Despite that insight, Carrington comes off a nasty piece of work. Like Zellerbee in Village of the Damned, he respects the alien’s superior intellect and doesn’t want it harmed. Unlike Zellerbee and similar movie scientists, he actively undercuts the fight, interfering with some of the men’s efforts and providing blood to grow new seedling Things. He’s often been interpreted as Communist figure (ruthless, emotionless, threatening the good people of the world). However, as Keep Watching the Skies points out, the military high brass take the same view that Hendry should avoid hurting the alien. The cluelessness of military higher-ups is a running gag; it’s the people on the front lines who see things clearly (a right-wing film by Peter Biskind’s standards). The film is tense, scary and deserves its rep as a classic  (I’m amazed the best DVD I could find isn’t full of special features). “I doubt the thing can die as we understand dying.”

JOHN CARPENTER’S THE THING (1982) harks back to Campbell’s original by making the monster a shapeshifter. We open with a husky fleeing a Norwegian Antarctic base, a Norwegian following, trying to kill it from a chopper, only to crash and die. By the time the American base — where staff include Kurt Russell, Donald Moffatt and Wilford Bromley — realize what they’re dealing with its too late: any one of them could have been infected and transformed. Who’s who? Can they figure it out before the monster gets away and infects civilization?

This got a resounding critical slapdown when it first appeared: gory and graphic (the transformation scenes, probably influenced by Alien, are pretty gross), the men’s casual drug use, the fact it’s an all-male cast. Forty years later, it’s become a classic; as Nevala-Lee says, it’s probably better known than the Campbell story. While I prefer the Hawks, the 1982 movie is a solid horror film though it suffers the common logic gaps of the genre. There’s no real attempt to watch each other and ensure they’re not turned, nor do they try grilling each other for memory gaps (maybe the Thing duplicates memories, but they don’t even try). That said, I think Carpenter, a big fan of the original, did a good job. “The chameleon strikes in the dark.”

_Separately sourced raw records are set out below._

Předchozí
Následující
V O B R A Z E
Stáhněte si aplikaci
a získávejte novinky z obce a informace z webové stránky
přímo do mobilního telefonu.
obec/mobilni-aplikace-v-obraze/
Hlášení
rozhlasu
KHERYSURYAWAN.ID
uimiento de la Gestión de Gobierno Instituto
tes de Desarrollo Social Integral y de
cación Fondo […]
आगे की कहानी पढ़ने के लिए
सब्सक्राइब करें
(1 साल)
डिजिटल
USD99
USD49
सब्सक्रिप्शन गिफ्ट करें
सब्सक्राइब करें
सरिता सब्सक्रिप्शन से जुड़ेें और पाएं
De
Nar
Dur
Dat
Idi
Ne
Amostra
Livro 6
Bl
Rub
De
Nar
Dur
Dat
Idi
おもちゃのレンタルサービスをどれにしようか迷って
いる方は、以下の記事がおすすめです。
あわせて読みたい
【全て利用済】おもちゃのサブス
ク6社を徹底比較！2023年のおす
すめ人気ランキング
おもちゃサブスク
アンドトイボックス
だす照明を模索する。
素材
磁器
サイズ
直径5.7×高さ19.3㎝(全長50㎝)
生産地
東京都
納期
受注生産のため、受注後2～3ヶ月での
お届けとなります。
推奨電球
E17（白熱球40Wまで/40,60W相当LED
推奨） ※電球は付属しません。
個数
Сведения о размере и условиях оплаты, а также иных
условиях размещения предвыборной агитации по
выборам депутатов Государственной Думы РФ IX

THE THING (2011) is an attempt to hybridize the two films by remaking the Hawks version and setting it up as a prequel to the Carpenter. Scientist Mary Elizabeth Winstead travels to the Norwegian base where they’ve discovered a ship in the ice, and the ice-preserved body of the pilot. Once again it thaws out; once again a scientist suggests they keep it alive, even as it’s killing them, but now there’s the added possibility it could be any one of them.

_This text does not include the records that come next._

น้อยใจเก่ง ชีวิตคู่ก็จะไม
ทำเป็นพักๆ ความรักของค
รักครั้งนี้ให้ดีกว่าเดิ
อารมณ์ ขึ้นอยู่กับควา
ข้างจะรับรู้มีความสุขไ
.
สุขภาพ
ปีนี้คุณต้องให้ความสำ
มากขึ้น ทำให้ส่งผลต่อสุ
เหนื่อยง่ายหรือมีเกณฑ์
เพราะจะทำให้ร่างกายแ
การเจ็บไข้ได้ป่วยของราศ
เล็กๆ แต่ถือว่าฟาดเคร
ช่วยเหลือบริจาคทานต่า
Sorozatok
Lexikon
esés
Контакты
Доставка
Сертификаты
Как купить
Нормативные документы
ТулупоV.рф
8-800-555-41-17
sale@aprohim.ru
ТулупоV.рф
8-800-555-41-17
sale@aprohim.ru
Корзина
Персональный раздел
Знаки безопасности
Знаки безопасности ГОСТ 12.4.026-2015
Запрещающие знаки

This one didn’t work for me at all. It has none of the wit and rough humor of the Hawks version, nor the horror of the Carpenter, even with louder, more graphic F/X. It doesn’t help that we know how it’s going to end, but they fudge even that — Winstead survives almost to the end but we never actually see the Thing take her down. My biggest take away is how determined Hollywood is to keep mining its intellectual property over and over (pre-pandemic, there was talk of remaking the Carpenter version). As I mentioned five years ago, it’s true Hollywood has always been into remakes, and it’s also been into series, but it’s much worse now. Strip-mining old movies is both safe (they’re a known property) and economical (why buy something new when you already have the rights to something old?). Of course the box-office flop of this film shows remakes/prequels/reboots aren’t a sure thing, but I doubt that will shatter the paradigm.  “This may be the first and only time Earth has been visited by an alien life form.”